AVAILABLE DATA:
**********
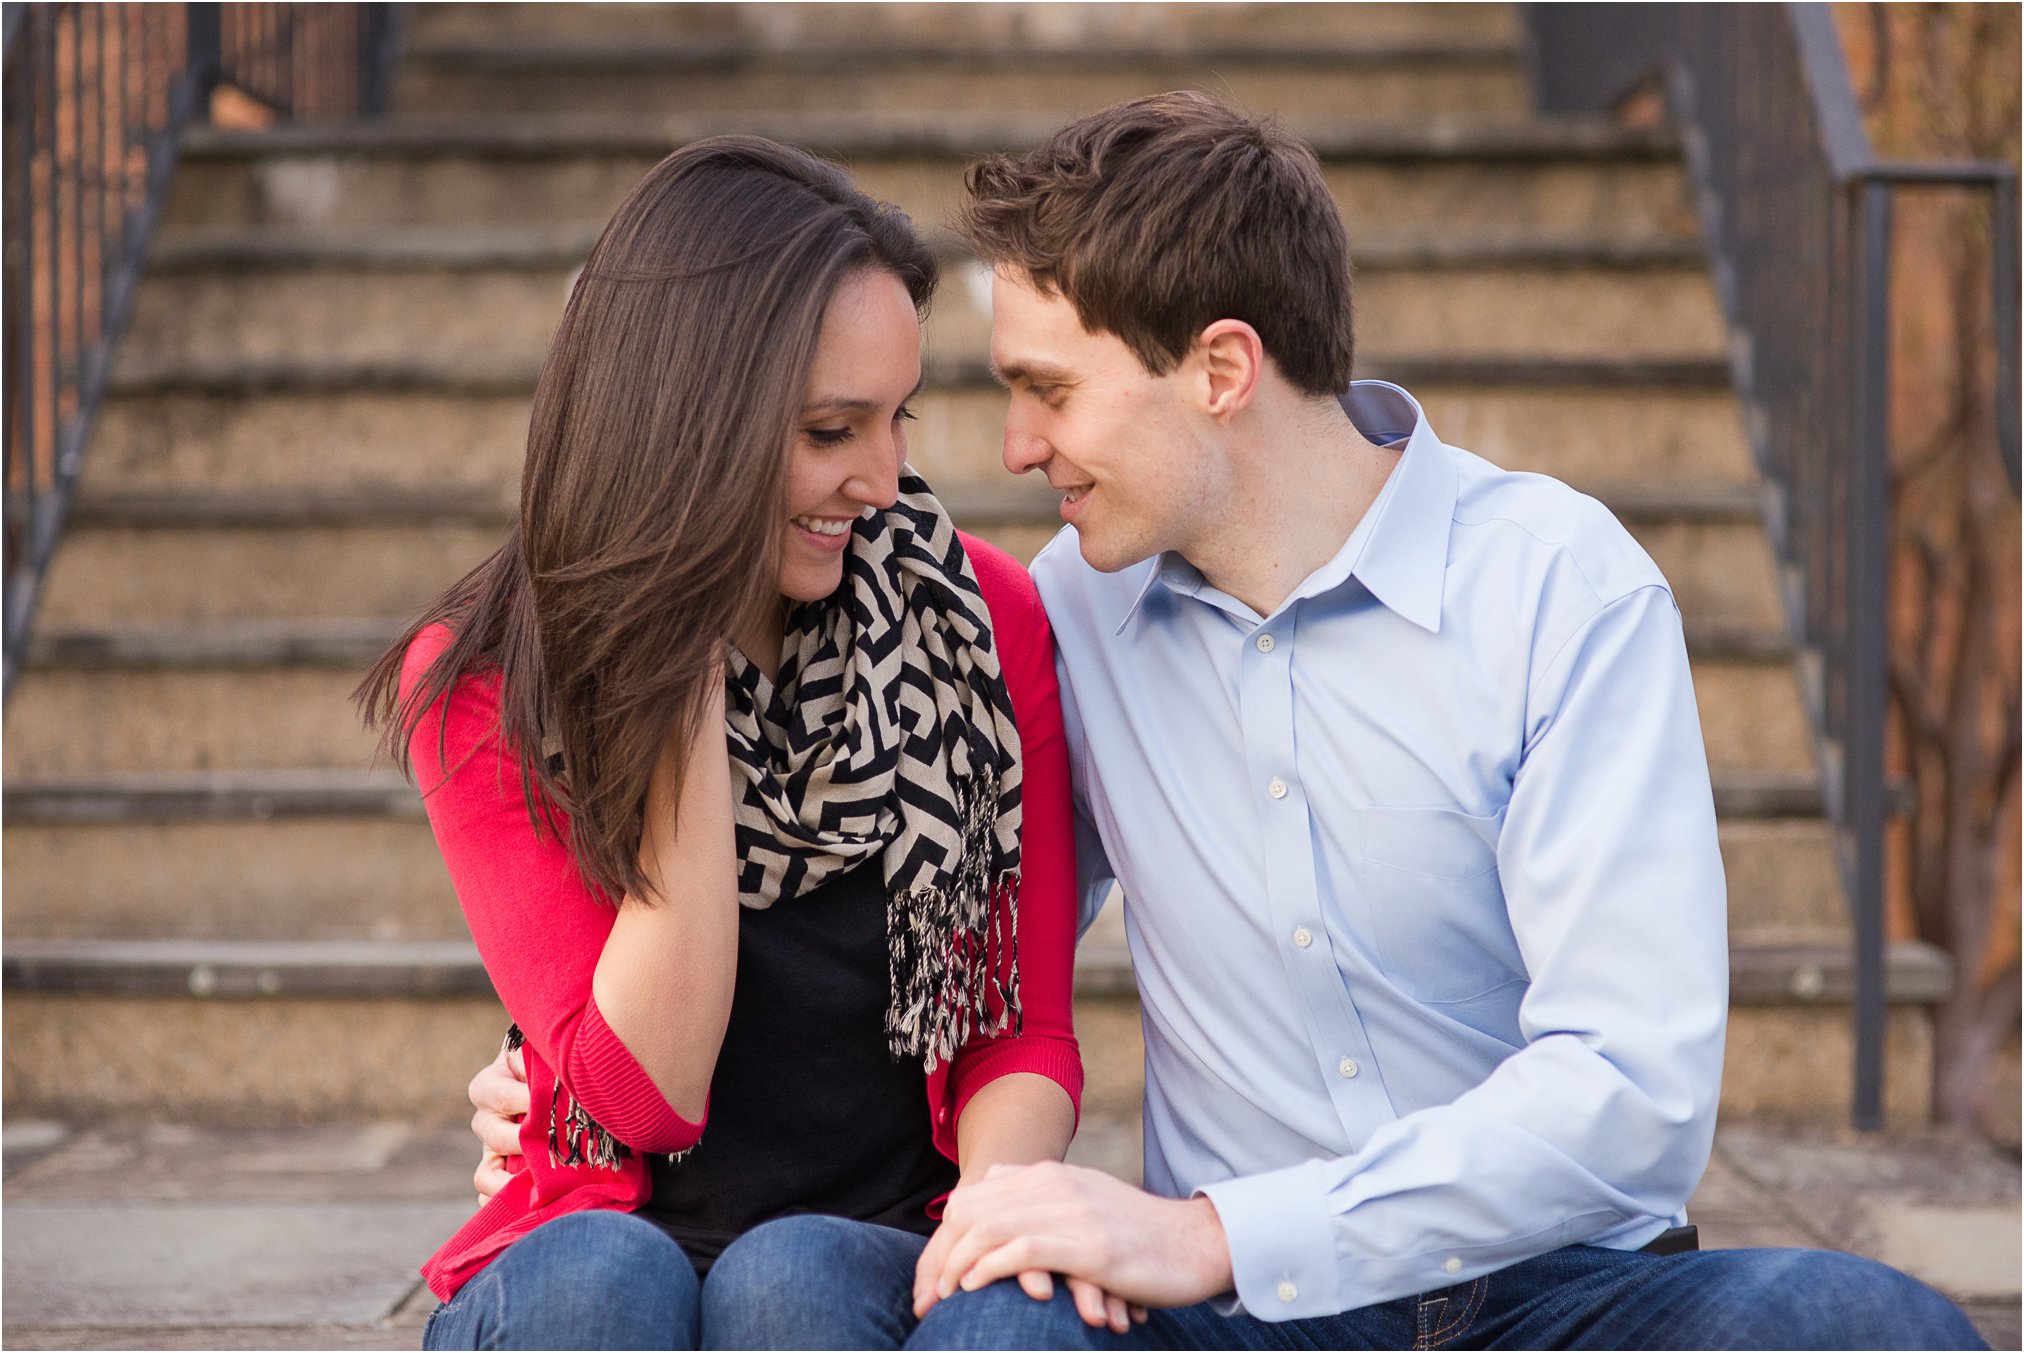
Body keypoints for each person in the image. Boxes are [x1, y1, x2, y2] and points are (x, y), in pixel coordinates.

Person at [471, 99, 1987, 1350]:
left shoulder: (1557, 589)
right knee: (973, 1318)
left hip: (1561, 1291)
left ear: (1219, 370)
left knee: (1862, 1321)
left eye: (1046, 391)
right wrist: (549, 1070)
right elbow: (910, 924)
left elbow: (1634, 1097)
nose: (1009, 449)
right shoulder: (1055, 621)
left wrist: (1206, 1228)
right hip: (1237, 1320)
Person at [357, 136, 1091, 1351]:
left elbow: (1019, 1032)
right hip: (595, 1244)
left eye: (892, 420)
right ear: (683, 434)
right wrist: (679, 646)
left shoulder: (976, 619)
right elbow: (644, 1093)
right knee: (600, 1280)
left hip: (880, 1247)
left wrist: (984, 1233)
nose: (882, 478)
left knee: (793, 1279)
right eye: (828, 430)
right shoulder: (487, 680)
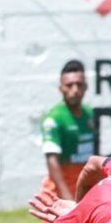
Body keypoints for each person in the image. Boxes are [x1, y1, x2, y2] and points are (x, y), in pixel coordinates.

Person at [41, 60, 95, 201]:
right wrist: (66, 197)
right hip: (60, 193)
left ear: (86, 87)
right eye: (69, 85)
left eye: (79, 85)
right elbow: (52, 159)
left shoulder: (89, 113)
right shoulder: (54, 118)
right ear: (61, 88)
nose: (75, 90)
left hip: (85, 189)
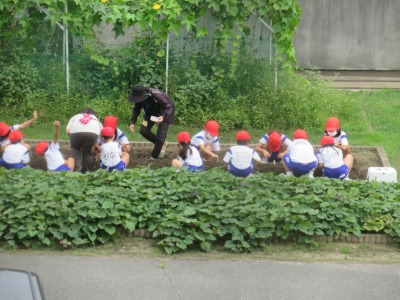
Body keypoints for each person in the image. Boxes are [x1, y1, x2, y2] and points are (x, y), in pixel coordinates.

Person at [128, 83, 174, 160]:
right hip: (150, 112)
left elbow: (168, 107)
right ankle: (161, 144)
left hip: (165, 111)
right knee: (143, 131)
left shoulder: (156, 95)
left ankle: (154, 157)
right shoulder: (139, 97)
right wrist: (132, 122)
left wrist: (162, 116)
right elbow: (136, 109)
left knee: (160, 137)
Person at [66, 108, 102, 172]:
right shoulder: (94, 118)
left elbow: (68, 131)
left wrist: (73, 140)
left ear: (81, 113)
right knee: (87, 152)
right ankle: (89, 171)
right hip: (92, 133)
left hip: (76, 133)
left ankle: (77, 169)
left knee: (75, 148)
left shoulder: (75, 117)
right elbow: (102, 131)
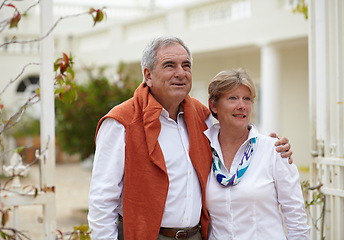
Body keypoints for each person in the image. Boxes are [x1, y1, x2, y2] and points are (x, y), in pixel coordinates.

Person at [87, 36, 293, 240]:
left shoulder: (201, 116)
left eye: (186, 66)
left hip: (196, 235)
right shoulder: (120, 122)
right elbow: (102, 200)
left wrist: (270, 146)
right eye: (170, 65)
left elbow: (232, 136)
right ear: (148, 75)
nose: (181, 73)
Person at [204, 68, 310, 239]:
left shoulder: (274, 150)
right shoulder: (204, 151)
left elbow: (295, 217)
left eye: (247, 99)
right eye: (233, 98)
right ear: (213, 105)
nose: (242, 106)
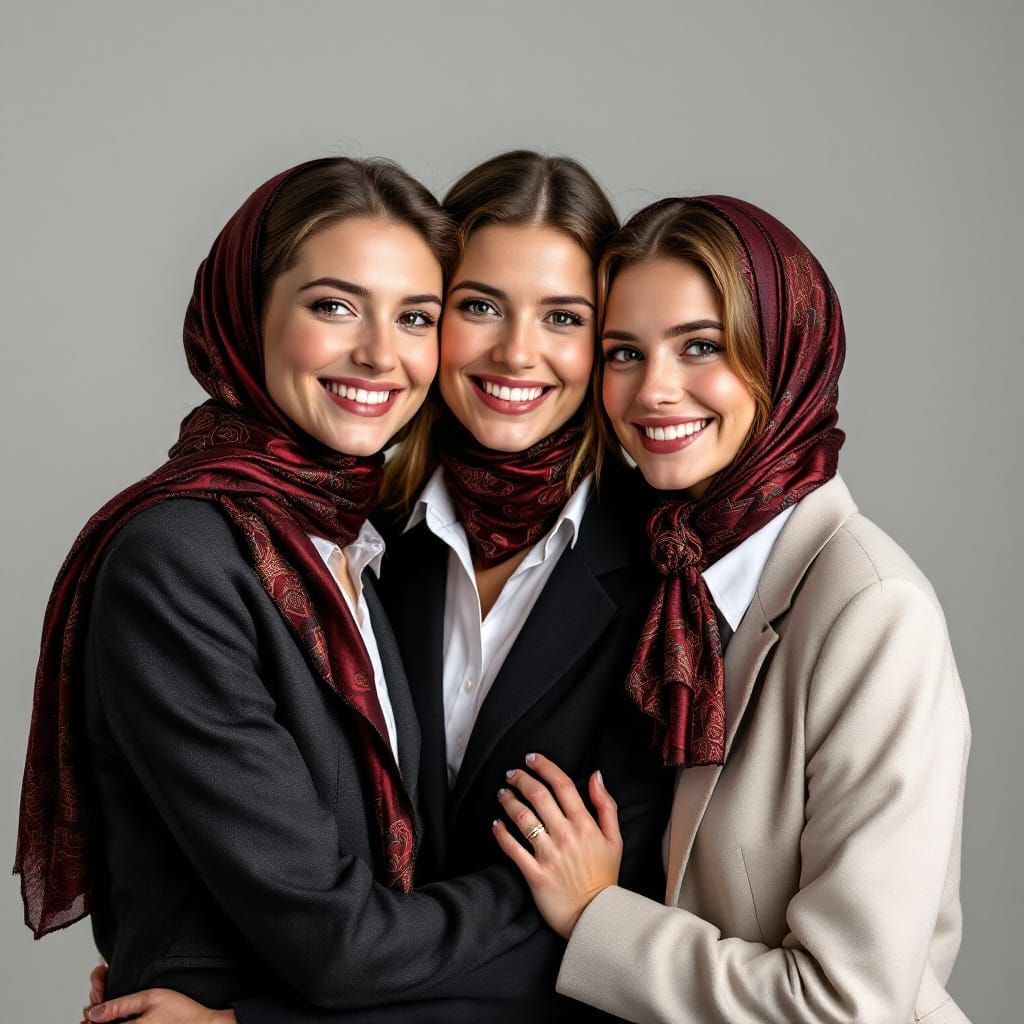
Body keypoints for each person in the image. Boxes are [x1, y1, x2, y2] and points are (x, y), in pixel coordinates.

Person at [82, 152, 671, 1023]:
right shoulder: (352, 541)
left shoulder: (670, 581)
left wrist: (596, 917)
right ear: (251, 313)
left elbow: (635, 925)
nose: (516, 350)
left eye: (563, 316)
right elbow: (336, 923)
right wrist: (583, 906)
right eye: (477, 307)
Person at [494, 196, 972, 1023]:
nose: (654, 391)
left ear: (785, 356)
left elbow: (844, 1007)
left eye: (701, 347)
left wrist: (594, 915)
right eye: (623, 353)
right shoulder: (666, 568)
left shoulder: (872, 612)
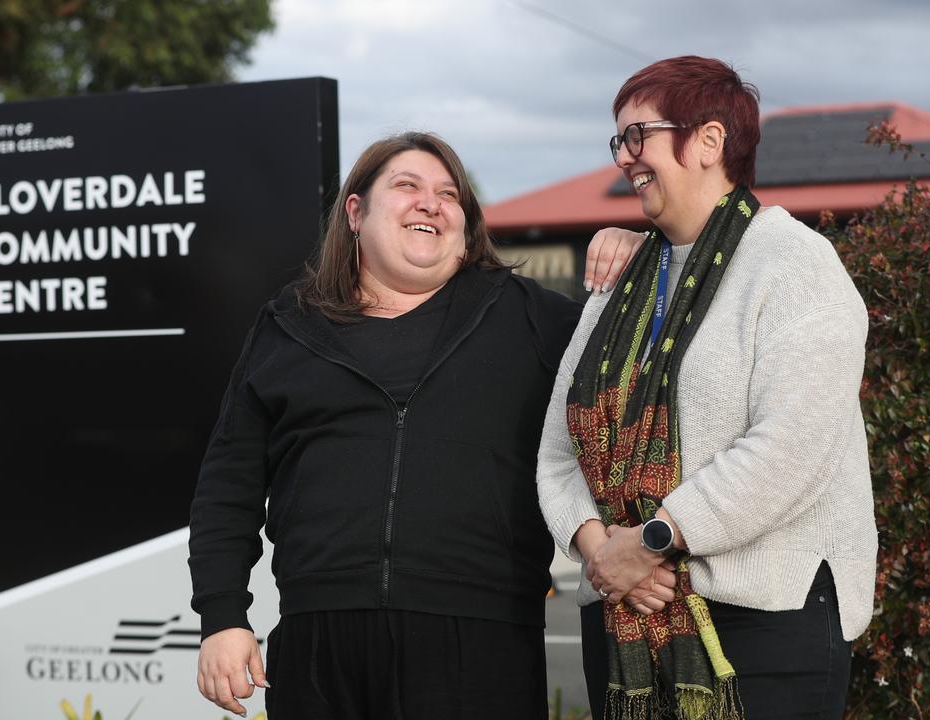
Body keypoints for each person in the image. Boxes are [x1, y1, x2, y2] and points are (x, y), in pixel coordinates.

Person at [188, 131, 656, 719]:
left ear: (465, 226)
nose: (430, 203)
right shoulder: (287, 326)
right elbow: (226, 487)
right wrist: (223, 617)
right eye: (407, 186)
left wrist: (644, 254)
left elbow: (655, 360)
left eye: (449, 194)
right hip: (317, 645)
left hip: (482, 645)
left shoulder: (534, 319)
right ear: (355, 213)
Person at [537, 56, 877, 720]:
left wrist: (653, 540)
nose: (624, 158)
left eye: (640, 136)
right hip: (623, 616)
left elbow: (790, 449)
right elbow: (556, 452)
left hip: (765, 626)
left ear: (710, 141)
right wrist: (603, 553)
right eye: (619, 141)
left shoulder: (796, 265)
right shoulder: (621, 285)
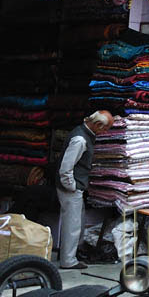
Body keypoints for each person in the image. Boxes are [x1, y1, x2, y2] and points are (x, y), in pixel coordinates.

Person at [56, 110, 113, 269]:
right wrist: (72, 186)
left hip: (75, 186)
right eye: (105, 129)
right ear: (98, 125)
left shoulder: (83, 134)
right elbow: (66, 168)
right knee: (72, 225)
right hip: (71, 188)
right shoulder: (80, 139)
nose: (105, 132)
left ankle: (72, 254)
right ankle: (68, 261)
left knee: (76, 222)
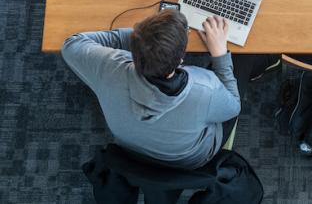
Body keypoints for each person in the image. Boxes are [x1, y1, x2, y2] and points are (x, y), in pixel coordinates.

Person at [61, 10, 279, 169]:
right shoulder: (204, 88)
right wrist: (220, 54)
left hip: (131, 147)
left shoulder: (109, 67)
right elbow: (233, 107)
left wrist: (143, 40)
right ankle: (268, 61)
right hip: (193, 158)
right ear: (181, 59)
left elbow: (71, 44)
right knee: (246, 50)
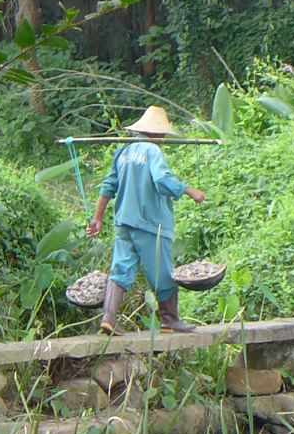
**********
WORK INSTRUCTION: Considering only lines of the records that hold the string "ankle", state how many there are and nothing else.

SOLUTION: 7